Abstract: Research has shown that drivers 75 and over have a crash rate nearly double that of drivers between the ages of 25 and 65. In addition to increased crash rates, older drivers are also more likely to be killed in automobile crashes when compared to younger age groups. Some research showed that drivers aged 75 to 79 were 3.5 times more likely to be killed in an automobile crash than drivers 30 to 65 years of age. This ratio jumped to 9.5 after age 80. Factors such as declining cognitive and motor skills may help explain these older driver crash statistics. Some older drivers may attempt to offset any functional declines by adopting compensatory or self-regulatory behaviors (e.g., slowing down, braking earlier, limiting conditions or times of day in which they drive, and/or voluntarily giving up driving).
This research effort is focused on determining how much older drivers self-regulate their driving through changes in behaviors or by reducing exposure. The project involves an initial questionnaire collecting information from licensed drivers about their age, driver license status, driving habits, vehicle type and age, and the extent to which they self-limit their driving exposure. The project plans to recruit a total of 60 participants, 20 of whom are 60-69, 20 who are 70-79, and 20 who are 80+ years of age. Staff will attempt to recruit equal numbers of males and females in each age group and to distribute the ages across each interval. Qualifying participants will have a tracking device installed in the vehicle for approximately 30 days. The device will record all trips made by the participant. At the end of the 30-day tracking period, each participant will be asked to take a battery of standard clinical functional measures and complete an on-road driving assessment administered by a certified driving rehabilitation specialist. Researchers will examine the driving behaviors of participants based on age group and other covariates collected during the initial questionnaire and assessments.

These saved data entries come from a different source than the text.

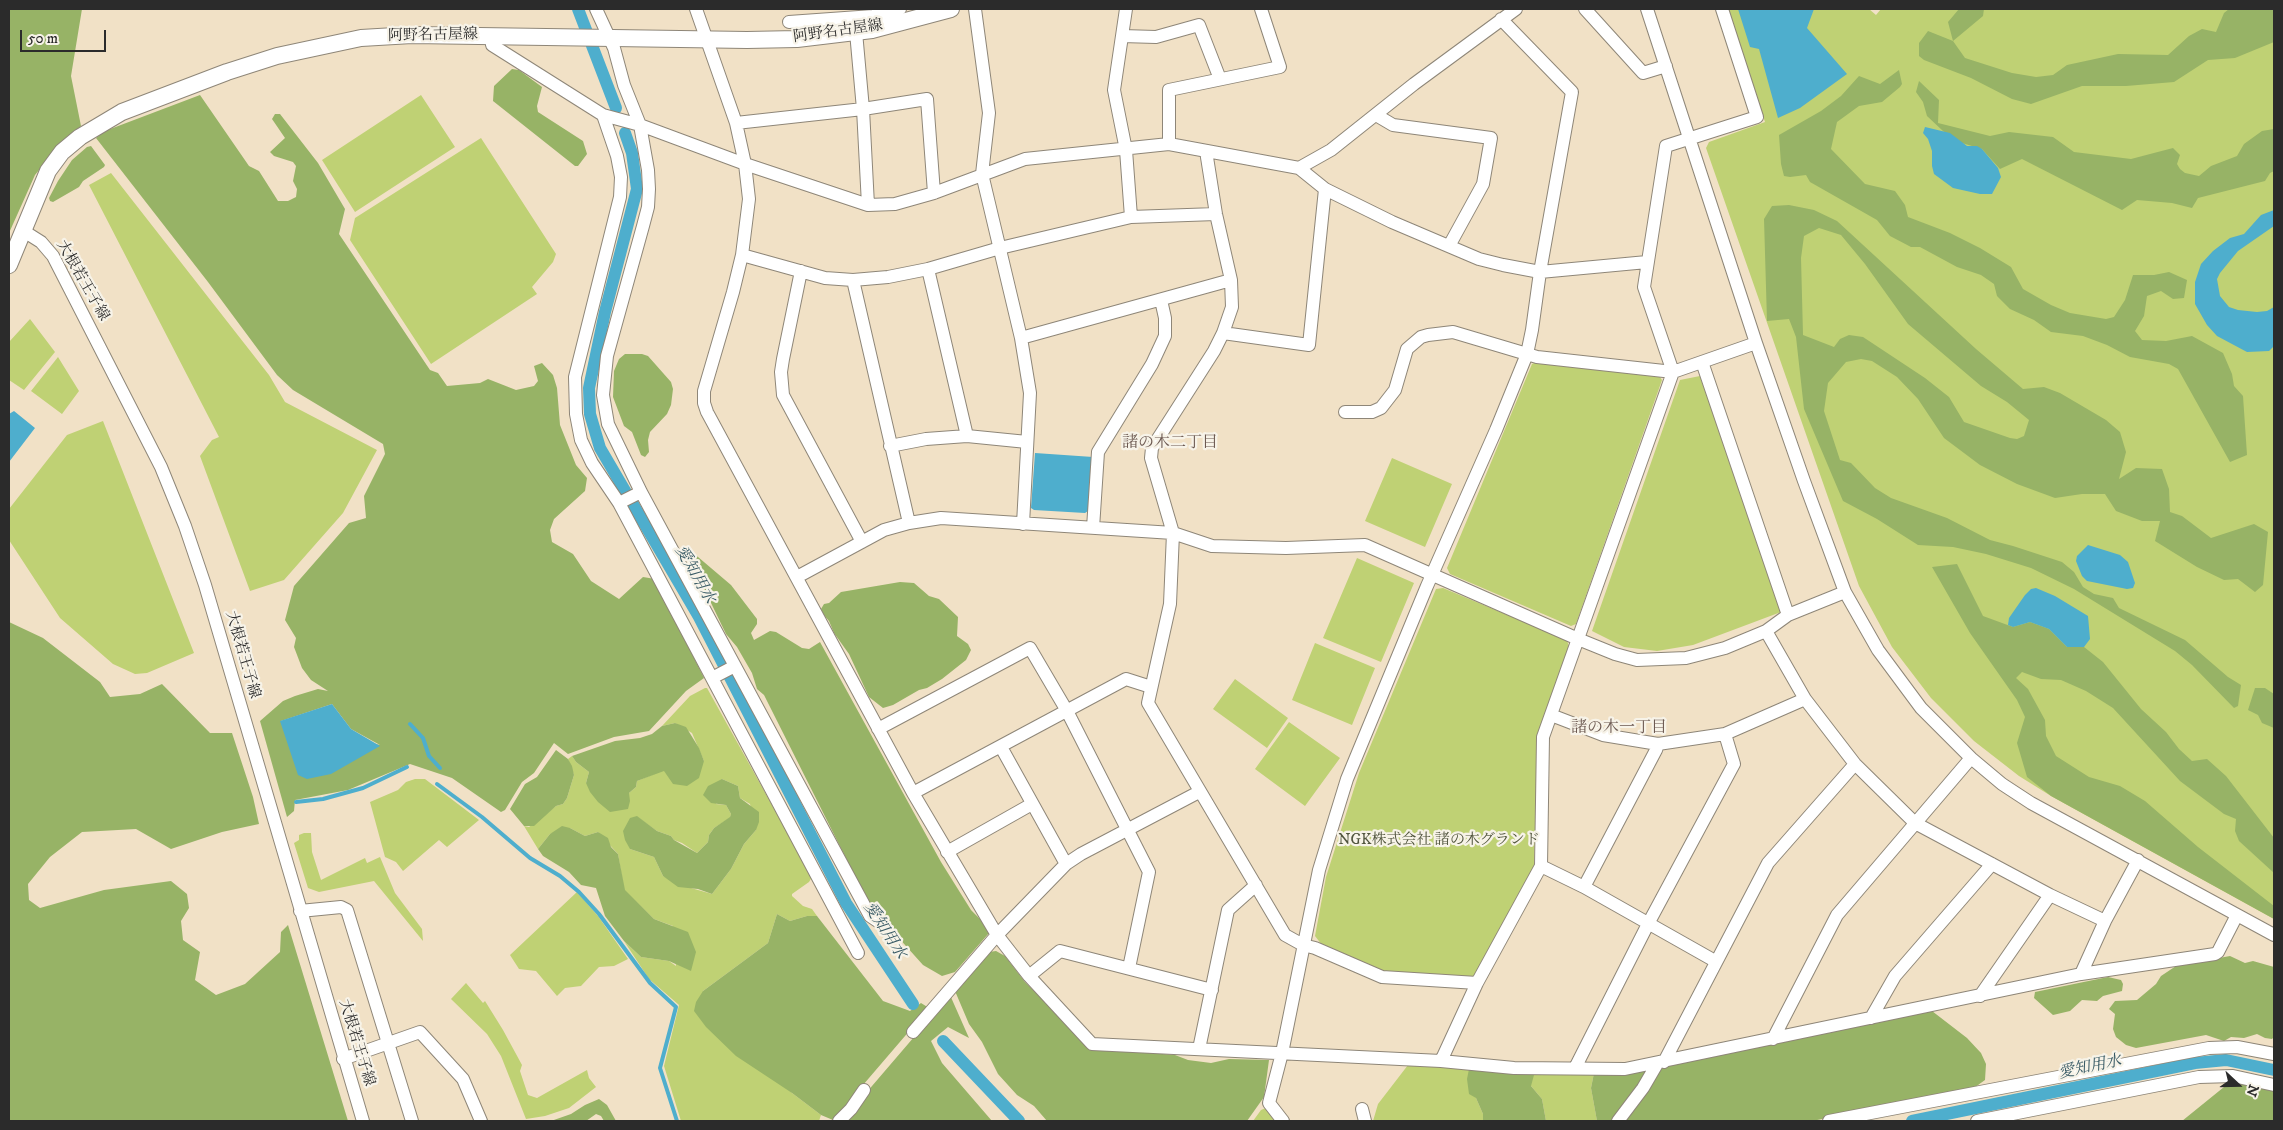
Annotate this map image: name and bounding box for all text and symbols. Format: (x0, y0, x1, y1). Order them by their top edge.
street label: 阿野名古屋線 (792, 17, 884, 47)
scale bar (22, 20, 109, 52)
street label: 阿野名古屋線 (388, 26, 478, 46)
text: 50 m (28, 29, 58, 48)
street label: 大根若王子線 (52, 238, 112, 324)
district label: 諸の木二丁目 (1122, 434, 1218, 454)
water label: 愛知用水 (670, 542, 718, 608)
street label: 大根若王子線 (221, 609, 263, 701)
district label: 諸の木一丁目 (1571, 719, 1667, 739)
park label: NGK株式会社 諸の木グランド (1338, 832, 1540, 850)
water label: 愛知用水 (859, 899, 909, 963)
street label: 大根若王子線 (334, 997, 378, 1089)
water label: 愛知用水 (2057, 1052, 2123, 1084)
north arrow (2213, 1060, 2263, 1110)
text: N (2242, 1082, 2262, 1099)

The results of this project will assist NHTSA in determining the relative extent to which older drivers appear to be aware of their cognitive and motor skill deterioration, and whether their perception of declining ability was affecting driving behaviors and exposure.
Affected Public: Participants will include 60 licensed drivers who drive a minimum of 3 trips per week, 20 of whom are 60-69, 20 who are 70-79, and 20 who are 80+ years of age.

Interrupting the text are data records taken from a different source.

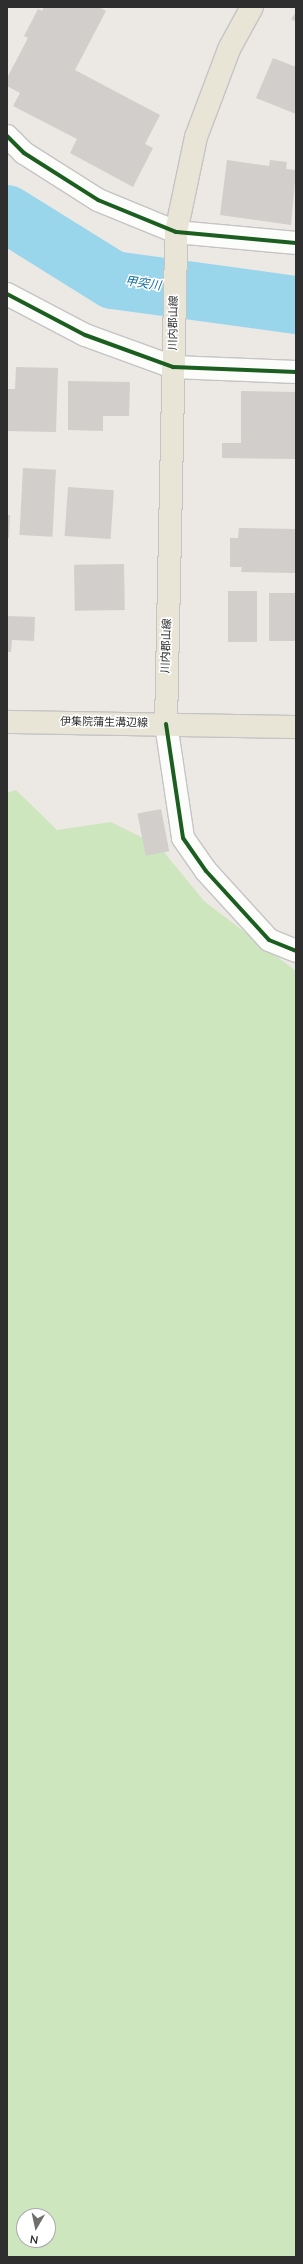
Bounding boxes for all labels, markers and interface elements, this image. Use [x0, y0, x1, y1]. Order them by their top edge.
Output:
water label: 甲突川 [124, 274, 162, 294]
street label: 川内郡山線 [167, 295, 181, 351]
street label: 川内郡山線 [159, 618, 175, 674]
street label: 伊集院蒲生溝辺線 [60, 716, 148, 730]
north arrow [16, 2208, 56, 2248]
text: N [29, 2231, 39, 2247]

Estimated Total Annual Burden: 120 hours maximum.
Comments are invited on the following:
(i) Whether the proposed collection of information is necessary for the proper performance of the functions of the agency, including whether the information will have practical utility;
(ii) the accuracy of the Department's estimate of the burden of the proposed information collection;
(iii) ways to enhance the quality, utility and clarity of the information to be collected; and
(iv) ways to minimize the burden of the collection of information on respondents, including the use of automated collection techniques or other forms of information technology.
A comment to OMB is most effective if OMB receives it within 30 days of publication of this notice.Start Signature
Issued on: August 4, 2015.
Associate Administrator, Research and Program Development.